PROVIDED TEXT »
════════════════════
A quick search on a particular, massive online bookselling site yields numerous texts that discuss cowboy masculinity. Some do it by examining the “high art” of Tennessee Williams, Arthur Miller, etc. Others use “low art” – John Wayne films, dime novels – as their starting point.
Daniel Worden’s Masculine Style: The American West and Literary Modernism, however, uses both. In a brief-but-pertinent 178 pages (excluding his bibliography and index), Worden summons, more-or-less chronologically, T. Roosevelt, Nat Love, Cather, Hemingway and Steinbeck, as well as Anthony Comstock, Edward S. Ellis, and Edward L. Wheeler (all dime Western novelists) to support his claim that masculinity, in Western (meaning, here “of the American West”) modernist literature, is a performance, not a biological assignment. To Worden, a character’s ability to participate in the culture of masculinity relies on how well he can wear its costume and conform to its established traditions.
“Masculinity is not a thing but a history,” begins Masculine Style. With this opening statement, Worden is able to do two things: (1) show that masculinity is not a tangible, static “thing” but a role that one acts, and that (2) this view is supported by various historical mile markers, starting in the late 1800s and going through the Cold War.
Along the way, Worden takes readers through descriptions (and excerpts) from supporting texts, and also era-specific illustrations of dime novel cowboys. These pictures of hide-clad, coon-skin-capped, bearded men show quite succinctly the costuming of masculinity. At times, Worden also uses theorists, mainly Judith Butler, to give his thesis further backing or provide an antithesis with which he can wrestle.
Chapter 5, entitled “A Discipline of Sentiments: Masculinity in Ernest Hemingway’s Death in the Afternoon” is the most broad (though the entire book is accessible). It covers representations of masculinity in not just Death in the Afternoon (The Sun Also Rises gets a nod, as it should), but also the general portrait of masculinity Hemingway himself imposed upon his society.
════════════════════
WHAT THIS EXERCISE ASKS »
1) Transcribe the passage of the review from "Daniel Worden’s Masculine" through "its established traditions.", starting at the first of those phrases and ending at the second.
2) Summarize the review in two sentences.
3) Extend the review of Masculine Style with the next part, beginning right after its final sentence.

DATA »
════════════════════
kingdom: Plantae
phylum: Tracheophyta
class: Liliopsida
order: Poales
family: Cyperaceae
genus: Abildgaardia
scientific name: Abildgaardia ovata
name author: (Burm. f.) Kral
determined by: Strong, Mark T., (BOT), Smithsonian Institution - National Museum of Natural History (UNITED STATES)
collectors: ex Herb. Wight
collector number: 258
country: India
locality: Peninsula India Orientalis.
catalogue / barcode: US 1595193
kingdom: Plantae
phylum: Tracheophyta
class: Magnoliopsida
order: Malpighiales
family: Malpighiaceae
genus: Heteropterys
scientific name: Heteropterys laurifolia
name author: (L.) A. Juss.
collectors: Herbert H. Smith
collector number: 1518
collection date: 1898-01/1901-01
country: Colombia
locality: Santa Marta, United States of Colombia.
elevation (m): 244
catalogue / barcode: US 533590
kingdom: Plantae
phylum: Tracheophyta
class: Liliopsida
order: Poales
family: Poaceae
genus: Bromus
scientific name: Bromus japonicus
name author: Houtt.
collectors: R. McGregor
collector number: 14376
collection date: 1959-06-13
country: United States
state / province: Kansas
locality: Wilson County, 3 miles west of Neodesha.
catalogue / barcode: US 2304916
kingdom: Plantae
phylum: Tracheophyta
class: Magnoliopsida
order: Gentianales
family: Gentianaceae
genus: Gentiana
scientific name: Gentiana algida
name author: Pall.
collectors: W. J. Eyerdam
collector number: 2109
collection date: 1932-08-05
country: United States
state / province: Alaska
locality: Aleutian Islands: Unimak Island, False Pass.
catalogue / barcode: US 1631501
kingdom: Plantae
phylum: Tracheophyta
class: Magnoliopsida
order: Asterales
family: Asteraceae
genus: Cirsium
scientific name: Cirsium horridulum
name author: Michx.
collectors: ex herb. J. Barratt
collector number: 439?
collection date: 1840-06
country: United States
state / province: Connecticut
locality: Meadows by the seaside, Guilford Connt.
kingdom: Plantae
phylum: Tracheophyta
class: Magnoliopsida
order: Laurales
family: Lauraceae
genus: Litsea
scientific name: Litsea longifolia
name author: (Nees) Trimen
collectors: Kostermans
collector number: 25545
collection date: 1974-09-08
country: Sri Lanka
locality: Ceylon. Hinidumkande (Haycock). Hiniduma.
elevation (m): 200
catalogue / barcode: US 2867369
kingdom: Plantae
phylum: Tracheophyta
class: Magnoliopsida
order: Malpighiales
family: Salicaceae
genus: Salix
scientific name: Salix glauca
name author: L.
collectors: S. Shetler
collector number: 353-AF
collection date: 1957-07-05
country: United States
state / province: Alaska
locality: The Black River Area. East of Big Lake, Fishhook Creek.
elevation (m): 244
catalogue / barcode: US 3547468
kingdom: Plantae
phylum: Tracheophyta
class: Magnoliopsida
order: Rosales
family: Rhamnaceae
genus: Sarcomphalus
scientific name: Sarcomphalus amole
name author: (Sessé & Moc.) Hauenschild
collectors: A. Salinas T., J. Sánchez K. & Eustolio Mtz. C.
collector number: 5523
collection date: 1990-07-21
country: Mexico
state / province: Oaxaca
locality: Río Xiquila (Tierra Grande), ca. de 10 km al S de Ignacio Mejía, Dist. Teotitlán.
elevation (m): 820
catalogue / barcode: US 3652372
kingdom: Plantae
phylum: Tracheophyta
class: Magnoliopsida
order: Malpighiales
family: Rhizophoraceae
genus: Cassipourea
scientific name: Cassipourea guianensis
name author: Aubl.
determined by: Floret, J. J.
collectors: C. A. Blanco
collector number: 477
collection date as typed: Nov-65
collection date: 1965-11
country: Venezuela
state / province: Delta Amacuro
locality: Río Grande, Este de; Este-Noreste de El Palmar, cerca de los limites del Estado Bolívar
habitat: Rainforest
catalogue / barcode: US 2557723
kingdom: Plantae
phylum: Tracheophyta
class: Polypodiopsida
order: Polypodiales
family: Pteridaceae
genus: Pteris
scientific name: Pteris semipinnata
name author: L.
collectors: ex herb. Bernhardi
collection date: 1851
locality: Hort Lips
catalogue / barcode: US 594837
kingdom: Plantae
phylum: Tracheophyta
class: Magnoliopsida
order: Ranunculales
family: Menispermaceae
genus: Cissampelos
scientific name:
════════════════════
ANSWER LIST »
1)
Daniel Worden’s Masculine Style: The American West and Literary Modernism, however, uses both. In a brief-but-pertinent 178 pages (excluding his bibliography and index), Worden summons, more-or-less chronologically, T. Roosevelt, Nat Love, Cather, Hemingway and Steinbeck, as well as Anthony Comstock, Edward S. Ellis, and Edward L. Wheeler (all dime Western novelists) to support his claim that masculinity, in Western (meaning, here “of the American West”) modernist literature, is a performance, not a biological assignment. To Worden, a character’s ability to participate in the culture of masculinity relies on how well he can wear its costume and conform to its established traditions.

2) Daniel Worden's Masculine Style: The American West and Literary Modernism draws on both "high art" and "low art," from Cather, Hemingway and Steinbeck to dime Western novelists, to argue that masculinity in modernist literature of the American West is a performance rather than a biological assignment. Worden supports this claim with historical mile markers from the late 1800s through the Cold War, with excerpts and illustrations of dime novel cowboys, and with theorists, mainly Judith Butler.

3)
Most strikingly, Worden uses the 1934 Vanity Fair cut-out Hemingway dolls (paper dolls of Hemingway readers could dress in a variety of costumes such as “Neanderthal” animal skins, Army uniforms, etc.) to show the range and limits of acceptable masculinities.
With each chapter gracefully flowing into the next, one becomes almost defamiliarized from masculinity. In my experience, I was left wondering about the value/accuracy/need for the term “masculinity” at all.
Worden seems to stop short of tearing down the word “masculinity” itself, and that is somewhat disappointing. In so doing, Worden could have addressed more issues of transsexuality, a spectrum in which factors like language and costuming take on entirely different meanings (and cause entirely different problems) than when studying traditional masculinity and/or femininity.
However, this would require a longer work, and probably a work that branches outside of the literary modernism of the American West – and that’s a different project than Worden’s quite focused effort. Thus, the above is not to point out a deficiency in Worden, but to laud Masculine Style for sparking these questions.
Worden’s text is by no means a comprehensive look at masculinity in literature, or even literature of the American West, but it never tries to be. Masculine Style zeroes in on modernist literature (the late 19th Century – early 20th Century) considering both “high” and “low” texts, and uses select examples to show why traditional masculinity is more performance than nature. At this, Worden succeeds tremendously.